Part #31 : Pernikahan

“Mas, mas Haris, bangun mas..”

“Hemm…”

“Maas banguun, udah siang ini lho..”

Perlahan Haris membuka matanya, dilihatnya Rani disitu. Diapun menggeliatkan badan sebelum akhirnya benar-benar membuka matanya.

“Jam berapa Ran?”

“Udah jam 10 ini.”

“Hah? Jam 10?”

“Iya, tumben kok lama banget mas tidurnya?”

“Haha maklum Ran, masih dalam rangka balas dendam setelah kemarin lembur terus.”

“Ya udah sana cuci muka, atau sekalian mandi. Bapak sama ibuk udah mau sampai lho.”

“Oh iya, hari ini bapak sama ibuk kesini ya.”

“Iya. Udah sana cepetan.”

Harispun bangkit dari tempat tidurnya. Orang tuanya akan datang hari ini. Hari minggu lalu setelah malamnya melamar Anin, kedua orang tua Haris memang langsung pulang ke Solo. Mereka baru akan datang lagi hari ini, yaitu 3 hari sebelum pernikahannya. Mereka sengaja datang lebih awal kalau saja ada yang kurang dari persiapannya maka bisa cepat dibereskan. Setelah mandi dan berganti baju Harispun ke ruang tengah menghampiri Rani yang sedang menonton TV.

Rani

“Kamu nggak ngampus Ran?”

“Entar siang mas, cuma praktikum aja.”

“Duh Ran, laper nih. Kamu udah makan belum?”

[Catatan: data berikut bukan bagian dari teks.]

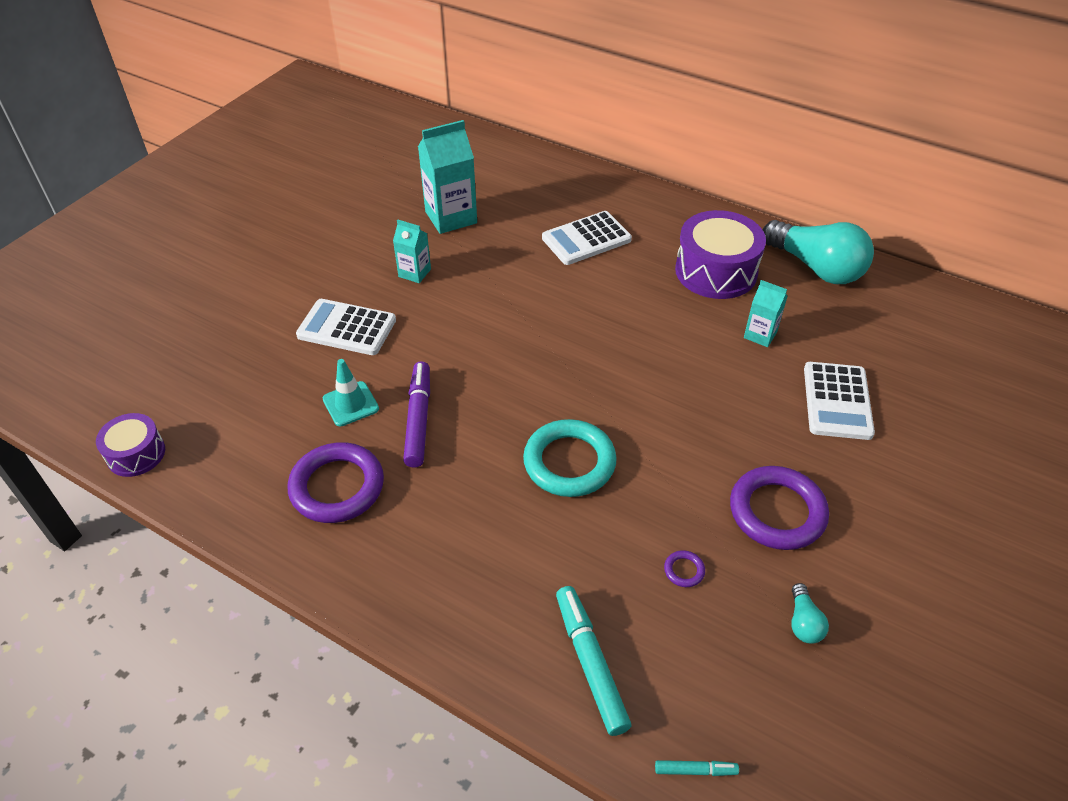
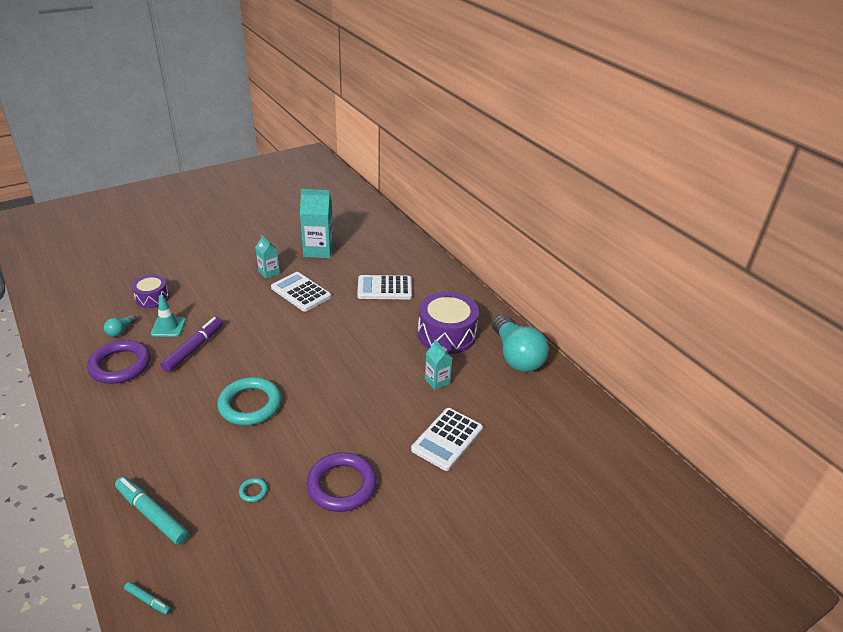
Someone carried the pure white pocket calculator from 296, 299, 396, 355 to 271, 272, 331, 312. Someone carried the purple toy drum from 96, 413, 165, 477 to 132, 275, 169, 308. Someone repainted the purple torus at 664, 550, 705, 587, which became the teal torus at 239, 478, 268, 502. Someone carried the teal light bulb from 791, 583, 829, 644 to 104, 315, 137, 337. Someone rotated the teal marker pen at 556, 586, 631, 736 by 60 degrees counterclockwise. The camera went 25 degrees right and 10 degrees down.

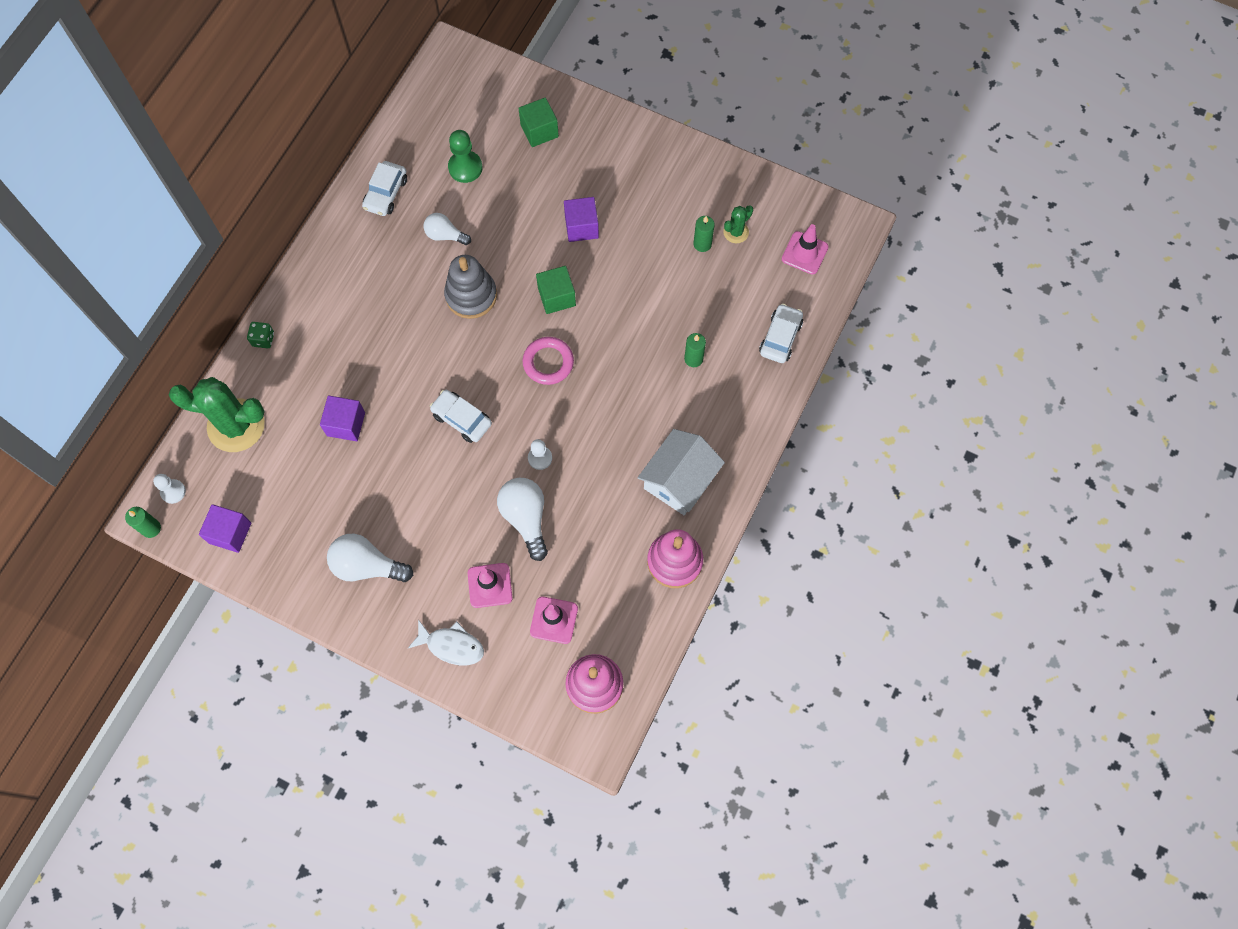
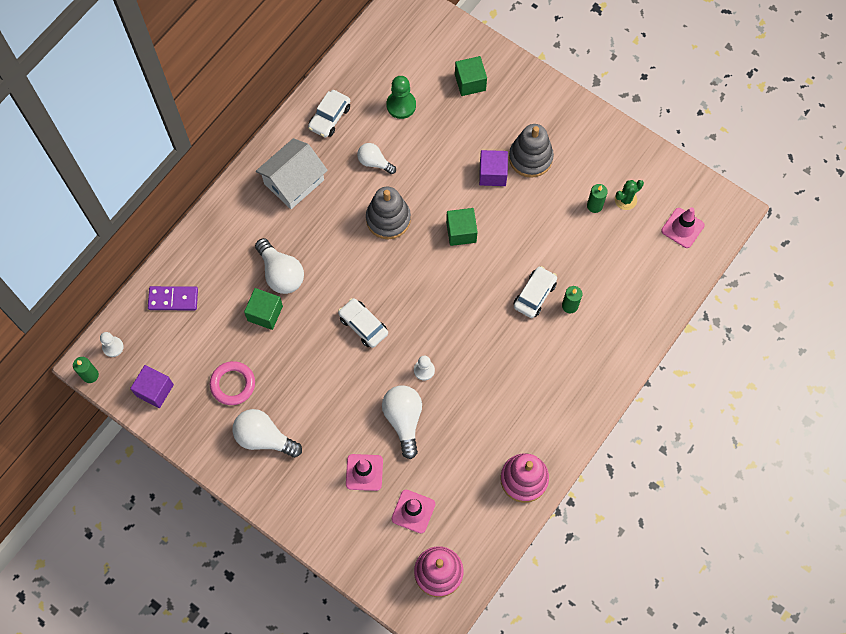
Someone carried the pure white automobile from 759, 304, 803, 363 to 514, 266, 557, 318. Someone took away the emerald game die at 247, 322, 274, 348. Someone carried the rosy torus from 523, 337, 574, 385 to 210, 361, 255, 405. Someone swapped the emerald saguaro cactus at 169, 377, 265, 452 for the purple domino at 148, 286, 198, 310. Someone repainted the purple block at 320, 395, 365, 441, which became the emerald block at 244, 288, 283, 330. Someone carried the pure white cottage from 638, 429, 725, 515 to 256, 138, 328, 209. Someone took away the pure white fish at 408, 619, 484, 665. Someone put down the gray stacking rings at 509, 124, 554, 178. Someone put down the pure white light bulb at 255, 238, 304, 294. The camera went 10 degrees right and 0 degrees up.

“Udah sih mas tadi pagi. Lha gimana? Mau makan sekarang apa nunggu bapak ibuk dulu?”

“Hmm, nunggu mereka aja deh kalau gitu.”

Untungnya tak berapa lama kemudian kedua orang tua mereka sampai. Hanya sebentar kedua orang tuanya itu di rumah Haris langsung mengajak mereka keluar mencari makan. Karena hari itu adalah hari kerja dan belum waktunya jam makan siang orang-orang kantor maka kondisinya tidak terlalu macet. Merekapun memilih ke sebuah rumah makan yang tak jauh dari rumah Haris.

“Gimana le, udah siap lahir batin kan buat nikah?”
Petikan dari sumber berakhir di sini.